◆ **TASK REQUIREMENTS**
a – Answer these questions from the Excel accounting guide, one answer per line, marked to match:
(i) What type of accounting are most Excel accounting templates useful for?
(ii) What account number does Centerfield give to sales revenue?
(iii) At what number do Centerfield's expense accounts start?
b – Write the next part of the Excel accounting guide, picking up after its final sentence.

◆ **SOURCE PASSAGE**

An illustration of business wonders using Excel for accounting.

How Excel accounting works for bookkeeping and free templates

When you start your business, time and money are in short supply. Your top priorities are finding customers and delivering a great product or service. Bookkeeping and accounting likely aren’t at the top of your to-do list.

Many small business owners use an Excel accounting template at first because it’s more familiar and straightforward. However, most accounting professionals encourage the use of online accounting software for easy and more accurate accounting and bookkeeping. 

Excel is a very straightforward way to do it but you’ll still need to understand the accounting process and how to complete each task using Excel. You’ll need to set up accounts, post transactions, and create your income statement using Excel—that’s where this beginner’s guide comes in to simplify how to set up and use Excel for accounting. 

Basics of setting up Excel for accounting

An illustration of when you should use Excel for accounting, versus when to consider using a dedicated accounting software.
With QuickBooks, payroll and bookkeeping work hand-in-hand.

Before you use Excel for accounting purposes, you’ll want to identify your accounting needs. Know that most Excel accounting templates will only be useful for single-entry accounting—as opposed to double-entry accounting.

This works if your business does not have certain accounts, such as inventory or accounts receivable and payable. As a result, you’ll only be able to create an income statement using your Excel accounting template. 

Excel bookkeeping might not be an efficient solution for businesses. As your business grows and you go through the journey of running a business, you’ll need to post more accounting transactions. There are plenty of reasons not to use Excel for accounting, but for simple businesses and owners familiar with Excel a template can be a quick and easy way to jump-start your bookkeeping.

Use cases of Excel for accounting (free templates)

An illustration of the steps for excel accounting.

Let’s use our template below to create an example of how to use spreadsheets for accounting. In our template, Centerfield Sporting Goods is using an Excel accounting template to manage its business. The first thing they’ll need to do is create a chart of accounts: 

1. Create a chart of accounts

Screenshot of a chart of accounts in Excel.

The chart of accounts lists every account, assigns it a number, and lists the account’s description. Income will appear first. Centerfield assigns account numbers in the 1000s for income accounts (for example, #1000 for sales revenue). Expense accounts start at 2000 and go up from there.

◆ **EXTRACTED RECORDS**
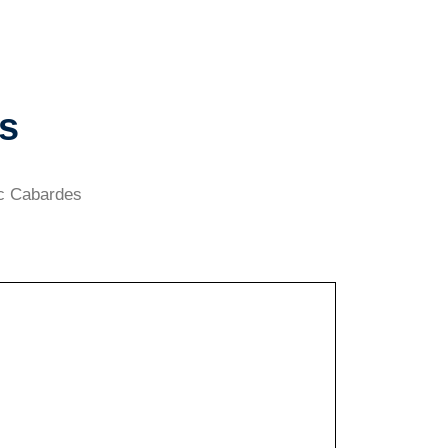
es
ac Cabardes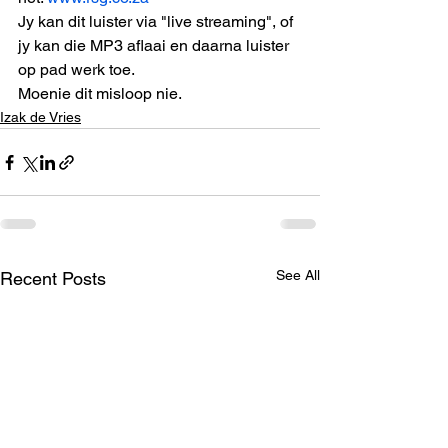
Jy kan dit luister via "live streaming", of 
jy kan die MP3 aflaai en daarna luister 
op pad werk toe. 
Moenie dit misloop nie.
Izak de Vries
See All
Recent Posts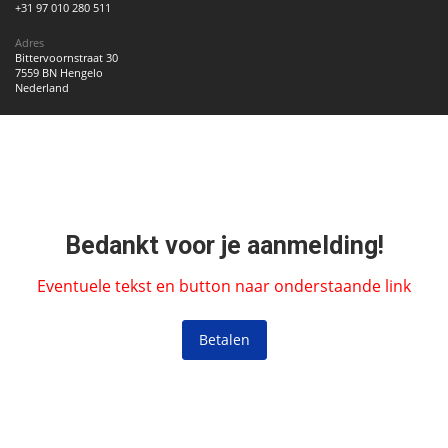
+31 97 010 280 511
Adres
Bittervoornstraat 30
7559 BN Hengelo
Nederland
Bedankt voor je aanmelding!
Eventuele tekst en button naar onderstaande link
Betalen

◆ **ANSWERS TO THE EXERCISES**
a –
(i) Single-entry accounting
(ii) #1000
(iii) 2000

b –
Centerfield sells baseball equipment and offers coaching services. They can add, remove, and change accounts as needed. Once you build a chart of accounts in an accounting spreadsheet, the next sheet is where you’ll post journal entries (also referred to as financial transactions). 

2. Post journal entries 

A journal entry is a record of each accounting transaction listed in chronological order. Bookkeepers post transactions using a journal entry. The journal includes a record of the transaction, including the accounts, dollar amounts, and a description of each entry. 

Journal entries document every step of a financial transaction, providing a clear and concise record of every business activity. In the case of single-entry Excel accounting, the journal entries will only include a debit or credit.

For example, the purchase of supplies would be a debit to the supplies expense account. In Centerfield’s case, a $25 purchase on 6/5 would appear as:

  • Debit: 6/5 Office Depot - Office supplies $25

Accounting software that uses double-entry bookkeeping requires that each transaction include debit and credit. For example, if Centerfield uses a credit card to pay for the purchase, it would show up in the software as:

  • Debit: 6/5 Office Depot - Office supplies $25
  • Credit: 6/5 Credit Card - Short-term liability $25

The ledger then summarizes all of the activity from the journal entries, providing the business with a clear picture of its financial status.

3. Manage the general ledger

Screenshot of a general ledger in Excel.

A company’s general ledger (also known as accounting ledger) is a record of every transaction it posts over a period, including all journal entries. Business owners and accounting professionals use the data in the general ledger to create financial statements.

The general ledger tab in the template lists transactions by date. Each transaction lists the journal entries activity for that date, including the vendor, account, amount, and transaction description. 

It’s important to note that this is a single-entry general ledger, only listing the transactions that hit the purchase accounts of the business (such as cash, bank, or credit card accounts). 

4. Create the income statement

Screenshot of an income statement in Excel.

The financial statement you’ll need to be familiar with when doing Excel accounting is the income statement. The balance sheet and statement of cash flows can be challenging to generate in Excel. 

As your business grows, you can use accounting software to produce all three statements. Excel accounting might limit you to income statements. From the Excel template, you can generate the income statement each month. Keep the formulas for the subtotals so that you can check your work.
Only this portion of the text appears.